Em relação ao dólar, a moeda europeia apresentou valorização nesta semana, revertendo a tendência de desvalorização observada na semana anterior. A cotação do euro em dólar passou de US$1,1518 na segunda-feira (30/mar) para US$1,1525 nesta quinta-feira (02/abr). Assim, observou-se uma valorização de 0,06% do euro, isto é, são necessários mais dólares para adquirir um euro.
O euro apresentou desvalorização ao longo da semana, pressionado por sinais de inflação mais comportada na Zona do Euro. O IPC anual desacelerou em março, enquanto o núcleo também reforçou a percepção de menor pressão. Apesar disso, a aposta continua de que o BCE permanecerá cauteloso nas próximas reuniões.

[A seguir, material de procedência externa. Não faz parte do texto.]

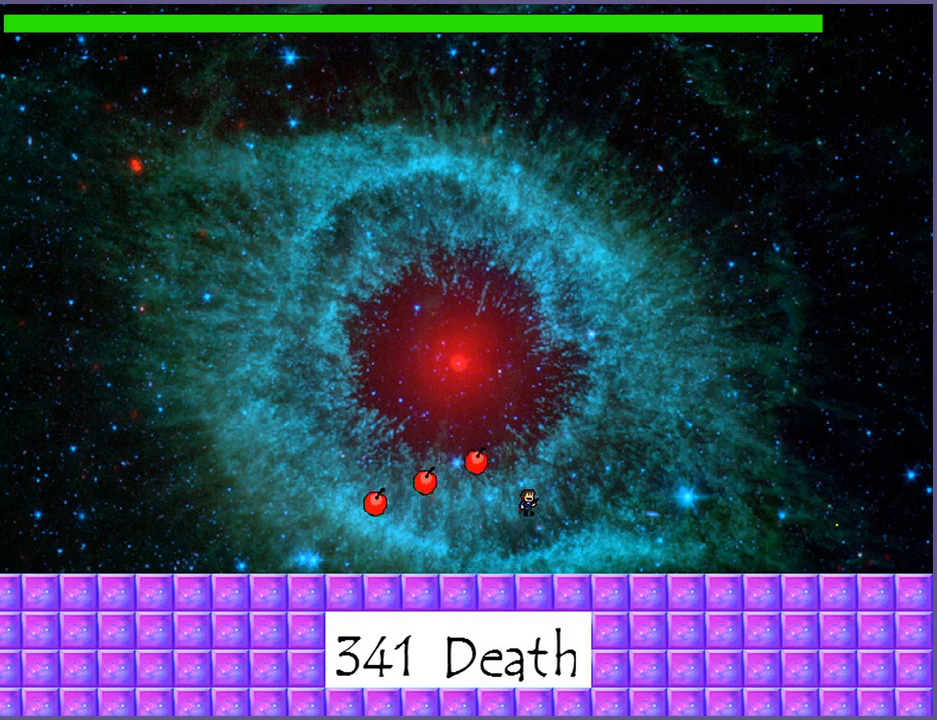
{"keys": [], "events": [[40, "shift_l", "down"], [220, "shift_l", "up"], [300, "z", "down"], [360, "z", "up"], [440, "z", "down"], [500, "z", "up"]]}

No campo da atividade, o PMI industrial avançou, indicando expansão moderada e ligeiramente acima das projeções. Apesar disso, o dado não foi suficiente para compensar a leitura mais fraca da inflação, já que o mercado segue priorizando sinais que possam antecipar cortes de juros.
Além disso, a taxa de desemprego subiu acima do esperado, sinalizando um mercado de trabalho um pouco mais frágil. Esse dado reforça a visão de desaceleração econômica na região, limitando pressões salariais e inflacionárias. Com isso, o euro perdeu valor frente a outras moedas.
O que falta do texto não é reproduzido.